** START **

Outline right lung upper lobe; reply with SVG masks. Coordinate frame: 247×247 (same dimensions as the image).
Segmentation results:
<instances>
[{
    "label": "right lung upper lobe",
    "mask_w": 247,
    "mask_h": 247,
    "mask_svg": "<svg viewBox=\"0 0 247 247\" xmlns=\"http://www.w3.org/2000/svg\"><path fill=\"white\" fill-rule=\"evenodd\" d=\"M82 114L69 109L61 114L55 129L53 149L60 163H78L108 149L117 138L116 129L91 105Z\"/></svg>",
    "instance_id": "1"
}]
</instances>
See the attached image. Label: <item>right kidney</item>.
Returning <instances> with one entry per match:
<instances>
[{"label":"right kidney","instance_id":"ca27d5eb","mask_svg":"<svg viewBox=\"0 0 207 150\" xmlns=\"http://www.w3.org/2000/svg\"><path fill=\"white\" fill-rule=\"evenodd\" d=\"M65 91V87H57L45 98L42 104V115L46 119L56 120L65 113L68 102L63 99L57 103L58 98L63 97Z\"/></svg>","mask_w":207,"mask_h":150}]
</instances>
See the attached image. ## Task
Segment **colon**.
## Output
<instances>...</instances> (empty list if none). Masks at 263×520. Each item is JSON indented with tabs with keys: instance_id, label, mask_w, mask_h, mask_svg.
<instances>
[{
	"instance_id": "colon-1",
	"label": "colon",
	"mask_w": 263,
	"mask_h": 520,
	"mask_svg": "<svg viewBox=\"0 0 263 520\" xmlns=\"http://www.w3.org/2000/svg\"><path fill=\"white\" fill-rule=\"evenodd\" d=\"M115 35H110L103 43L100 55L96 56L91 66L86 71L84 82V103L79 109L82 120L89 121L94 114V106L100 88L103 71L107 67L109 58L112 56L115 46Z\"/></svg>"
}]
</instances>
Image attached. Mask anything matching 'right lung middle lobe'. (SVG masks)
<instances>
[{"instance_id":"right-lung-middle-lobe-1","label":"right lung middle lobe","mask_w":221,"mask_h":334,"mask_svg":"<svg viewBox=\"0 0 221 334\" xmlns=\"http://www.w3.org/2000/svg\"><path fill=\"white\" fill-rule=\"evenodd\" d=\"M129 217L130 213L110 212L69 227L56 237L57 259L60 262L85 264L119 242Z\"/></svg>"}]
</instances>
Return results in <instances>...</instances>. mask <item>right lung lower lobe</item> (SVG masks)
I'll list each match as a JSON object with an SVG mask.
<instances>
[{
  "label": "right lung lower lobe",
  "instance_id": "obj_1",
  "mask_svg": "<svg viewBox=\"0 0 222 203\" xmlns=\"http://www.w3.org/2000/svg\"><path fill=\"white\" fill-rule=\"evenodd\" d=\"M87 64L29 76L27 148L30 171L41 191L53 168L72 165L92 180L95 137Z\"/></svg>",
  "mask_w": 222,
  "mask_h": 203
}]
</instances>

** END **
** START **

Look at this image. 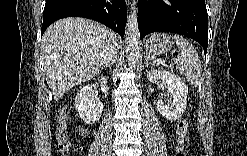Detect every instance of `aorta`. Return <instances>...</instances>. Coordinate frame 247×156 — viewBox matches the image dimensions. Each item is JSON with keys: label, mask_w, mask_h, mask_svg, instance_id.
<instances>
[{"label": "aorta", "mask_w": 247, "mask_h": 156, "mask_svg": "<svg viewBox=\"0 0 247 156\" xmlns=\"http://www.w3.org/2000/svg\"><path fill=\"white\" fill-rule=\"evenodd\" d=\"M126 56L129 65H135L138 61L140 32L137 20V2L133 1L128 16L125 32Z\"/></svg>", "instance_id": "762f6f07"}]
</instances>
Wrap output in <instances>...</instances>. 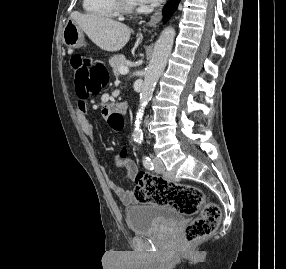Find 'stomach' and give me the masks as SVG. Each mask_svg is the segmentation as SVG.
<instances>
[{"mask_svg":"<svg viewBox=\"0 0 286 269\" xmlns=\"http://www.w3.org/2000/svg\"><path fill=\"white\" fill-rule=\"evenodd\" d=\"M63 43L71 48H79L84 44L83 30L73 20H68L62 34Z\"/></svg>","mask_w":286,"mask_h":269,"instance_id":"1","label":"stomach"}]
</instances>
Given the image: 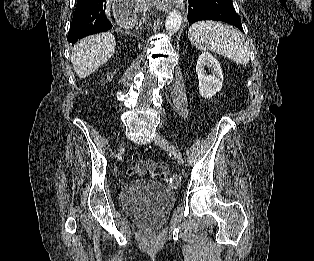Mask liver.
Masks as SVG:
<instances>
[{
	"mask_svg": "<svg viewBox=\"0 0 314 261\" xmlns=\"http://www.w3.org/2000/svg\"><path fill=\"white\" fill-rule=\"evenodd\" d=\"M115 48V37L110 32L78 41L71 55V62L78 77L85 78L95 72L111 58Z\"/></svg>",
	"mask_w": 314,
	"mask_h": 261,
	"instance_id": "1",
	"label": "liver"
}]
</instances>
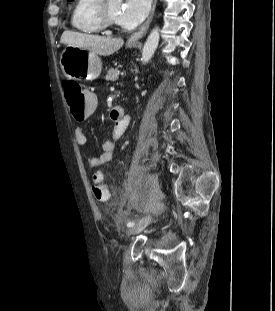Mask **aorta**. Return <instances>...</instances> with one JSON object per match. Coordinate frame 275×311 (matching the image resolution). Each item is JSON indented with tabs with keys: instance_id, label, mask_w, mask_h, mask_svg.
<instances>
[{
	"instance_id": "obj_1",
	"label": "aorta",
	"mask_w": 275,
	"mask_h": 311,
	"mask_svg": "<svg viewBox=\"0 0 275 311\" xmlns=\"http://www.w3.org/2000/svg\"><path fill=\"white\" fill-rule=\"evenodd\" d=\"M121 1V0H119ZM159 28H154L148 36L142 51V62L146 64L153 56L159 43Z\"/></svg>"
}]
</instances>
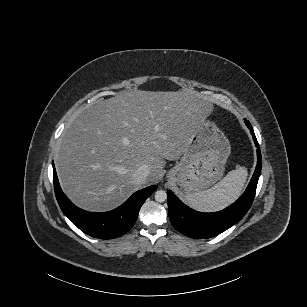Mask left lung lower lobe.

** END **

SHORT PROBLEM: Collect every line of the records that contains the word "upper", copying each such line in full. Case counts.

COMPLETE OUTPUT:
Outline right lung upper lobe; reply with SVG masks. Coordinate frame: 247×247 (same dimensions as the image).
    "label": "right lung upper lobe",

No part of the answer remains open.